Introduction

The liver is a large organ located in the abdomen of the organism responsible for various important physiological functions, composed of plenty of lobules with similar functions and structures1,2. As a multifunctional accessory of the gastrointestinal tract, the liver maintains body homeostasis (especially the digestive system), including nutrient processing, protein production, energy homeostasis, and detoxification3.

The liver is supplied by the portal vein and the hepatic artery. The hepatic artery accompanies the portal vein. The blood in the portal vein and hepatic artery enters the hepatic sinusoids, facilitating material exchange between hepatocytes and plasma, and then flows out of the liver through the hepatic vein. Besides blood vessels, bile ducts and lymphatic vessels also perform important physiological functions in the liver. The intrahepatic bile duct transports bile from hepatocytes to the intestine4,5,6, surrounded by the peribiliary vascular plexus providing essential nutritious support. Intrahepatic bile ducts and lymphatic vessels also accompany the portal vein.

In a healthy liver, a relatively stable micro-ecosystem consisting of hepatocytes, extracellular matrix, and intrahepatic vessels is maintained. When the liver parenchyma suffers prolonged and repeated inflammation, fibrogenesis happens, during which large vessels such as portal vein and hepatic vein are subjected to mechanical pressure, which even induces collapse7,8,9,10. Also, the phenotype of liver microvessels changes from a highly specialized porous sinusoid to a continuous, more rigid capillary. Fibrosis is locally distributed around the damaged tissue, which vary among different diseases by different causes.

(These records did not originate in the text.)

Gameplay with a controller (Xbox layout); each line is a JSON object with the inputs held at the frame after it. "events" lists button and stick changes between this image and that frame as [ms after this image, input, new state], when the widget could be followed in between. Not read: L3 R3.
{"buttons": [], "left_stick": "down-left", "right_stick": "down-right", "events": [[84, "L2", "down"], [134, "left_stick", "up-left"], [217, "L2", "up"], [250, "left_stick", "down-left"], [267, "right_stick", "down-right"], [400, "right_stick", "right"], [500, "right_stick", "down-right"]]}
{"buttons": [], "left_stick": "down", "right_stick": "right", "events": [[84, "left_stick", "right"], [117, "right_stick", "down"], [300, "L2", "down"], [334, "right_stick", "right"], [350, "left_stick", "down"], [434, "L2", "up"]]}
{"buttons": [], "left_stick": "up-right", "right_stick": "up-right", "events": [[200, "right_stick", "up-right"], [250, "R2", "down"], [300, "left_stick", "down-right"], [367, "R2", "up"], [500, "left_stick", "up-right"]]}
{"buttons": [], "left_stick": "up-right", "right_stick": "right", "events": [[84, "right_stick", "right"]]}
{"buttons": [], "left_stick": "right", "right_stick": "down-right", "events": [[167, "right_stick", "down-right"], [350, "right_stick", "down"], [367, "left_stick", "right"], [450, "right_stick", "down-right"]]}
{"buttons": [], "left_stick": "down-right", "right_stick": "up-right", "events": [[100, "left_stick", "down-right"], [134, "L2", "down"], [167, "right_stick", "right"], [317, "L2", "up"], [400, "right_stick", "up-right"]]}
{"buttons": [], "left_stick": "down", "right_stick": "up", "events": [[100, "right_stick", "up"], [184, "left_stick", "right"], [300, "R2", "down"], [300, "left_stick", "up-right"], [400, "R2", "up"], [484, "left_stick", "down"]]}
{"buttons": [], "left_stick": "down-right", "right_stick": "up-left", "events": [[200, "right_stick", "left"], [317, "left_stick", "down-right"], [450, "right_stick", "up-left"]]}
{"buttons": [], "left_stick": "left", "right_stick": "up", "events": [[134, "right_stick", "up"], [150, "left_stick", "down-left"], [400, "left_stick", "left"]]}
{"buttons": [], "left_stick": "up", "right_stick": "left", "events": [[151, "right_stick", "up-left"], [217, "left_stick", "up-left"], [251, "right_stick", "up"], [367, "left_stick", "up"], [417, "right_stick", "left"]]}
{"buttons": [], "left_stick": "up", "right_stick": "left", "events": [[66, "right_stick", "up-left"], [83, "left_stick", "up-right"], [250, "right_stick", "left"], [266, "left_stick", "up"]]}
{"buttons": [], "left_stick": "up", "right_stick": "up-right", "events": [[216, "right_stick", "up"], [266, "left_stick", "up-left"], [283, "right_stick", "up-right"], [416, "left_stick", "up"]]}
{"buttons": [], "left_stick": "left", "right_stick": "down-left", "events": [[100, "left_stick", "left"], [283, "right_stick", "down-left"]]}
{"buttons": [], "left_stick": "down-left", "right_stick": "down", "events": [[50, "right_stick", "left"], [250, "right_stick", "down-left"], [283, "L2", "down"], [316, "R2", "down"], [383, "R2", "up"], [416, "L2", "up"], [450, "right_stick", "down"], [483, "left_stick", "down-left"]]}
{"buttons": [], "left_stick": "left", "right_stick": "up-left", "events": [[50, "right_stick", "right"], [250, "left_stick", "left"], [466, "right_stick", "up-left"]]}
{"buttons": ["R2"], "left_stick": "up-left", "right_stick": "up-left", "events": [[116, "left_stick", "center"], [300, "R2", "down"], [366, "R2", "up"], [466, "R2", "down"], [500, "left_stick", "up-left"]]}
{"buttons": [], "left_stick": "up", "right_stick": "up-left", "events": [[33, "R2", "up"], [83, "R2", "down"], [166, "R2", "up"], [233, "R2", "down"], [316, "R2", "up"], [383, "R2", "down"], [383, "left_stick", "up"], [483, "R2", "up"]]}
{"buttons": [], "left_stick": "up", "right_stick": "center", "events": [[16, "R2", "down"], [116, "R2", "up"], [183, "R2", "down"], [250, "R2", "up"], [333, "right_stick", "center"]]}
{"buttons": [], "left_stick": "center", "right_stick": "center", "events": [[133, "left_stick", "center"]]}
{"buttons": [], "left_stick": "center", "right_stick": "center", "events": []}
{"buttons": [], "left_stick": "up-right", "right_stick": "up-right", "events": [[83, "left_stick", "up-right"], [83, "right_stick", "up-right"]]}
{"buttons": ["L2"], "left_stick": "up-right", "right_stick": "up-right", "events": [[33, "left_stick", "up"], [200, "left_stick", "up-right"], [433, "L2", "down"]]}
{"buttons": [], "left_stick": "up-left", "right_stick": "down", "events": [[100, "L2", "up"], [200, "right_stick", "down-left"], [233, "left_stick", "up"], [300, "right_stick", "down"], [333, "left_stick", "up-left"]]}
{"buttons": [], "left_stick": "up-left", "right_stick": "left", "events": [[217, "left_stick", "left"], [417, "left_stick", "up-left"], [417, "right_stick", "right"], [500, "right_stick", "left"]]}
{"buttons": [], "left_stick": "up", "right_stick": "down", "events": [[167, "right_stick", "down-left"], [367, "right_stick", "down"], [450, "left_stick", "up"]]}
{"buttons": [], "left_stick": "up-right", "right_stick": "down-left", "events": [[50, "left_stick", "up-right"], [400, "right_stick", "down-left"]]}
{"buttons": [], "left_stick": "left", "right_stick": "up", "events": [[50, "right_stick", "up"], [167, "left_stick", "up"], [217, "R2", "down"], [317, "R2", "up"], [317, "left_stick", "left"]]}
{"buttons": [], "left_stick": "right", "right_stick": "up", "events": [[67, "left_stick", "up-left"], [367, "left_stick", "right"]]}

Therefore, to study the microstructural changes during the hepatic disease process, it is necessary to obtain three-dimensional morphology of liver blood vessels, bile ducts, and lymphatic vessels in the whole liver lobe through single-cell-resolved imaging methods11.

X-ray micro-computed tomography (µCT) combined with blood vessel casting is an important method to obtain hepatic vascular and biliary morphology. Many studies employ µCT to obtain the structures of hepatic vein, portal vein, and hepatic artery. μCT provides data support in the study of liver angiogenesis in the early stages of liver fibrosis12, blood supply and drainage areas13, 3D structural abnormalities of the vascular system9, and rat blood circulation simulation14. However, due to the low resolution, researches based on μCT can only study the blood vessel in the liver, observation of hepatic sinusoids is limited. Phase-contrast computed tomography (PCCT) is also widely used in the study of intrahepatic vessels and bile ducts. More detailed information can be obtained by adopting PCCT imaging of local areas with higher resolution compared with μCT. PCCT is used in the study of the three-dimensional reconstruction of hepatic fibrosis samples induced by bile duct ligation and structure of proliferative bile ducts15,16. Due to the limitations of imaging range, PCCT has not been exploited to study hepatic sinusoids of the intact liver for the time being. The two methods mentioned above have limitations for observing the exquisite morphologies of hepatic sinusoids in an intact lobe. The current researches on hepatic sinusoids are mainly based on Synchrotron-radiation Microtomography and Deep Tissue Microscopy for high-resolution imaging of liver tissue9,11,17. However, restricted by imaging range, using the two methods for reconstructing and analyzing the microstructures of multi-vessels in the intact liver lobe is not reasonable.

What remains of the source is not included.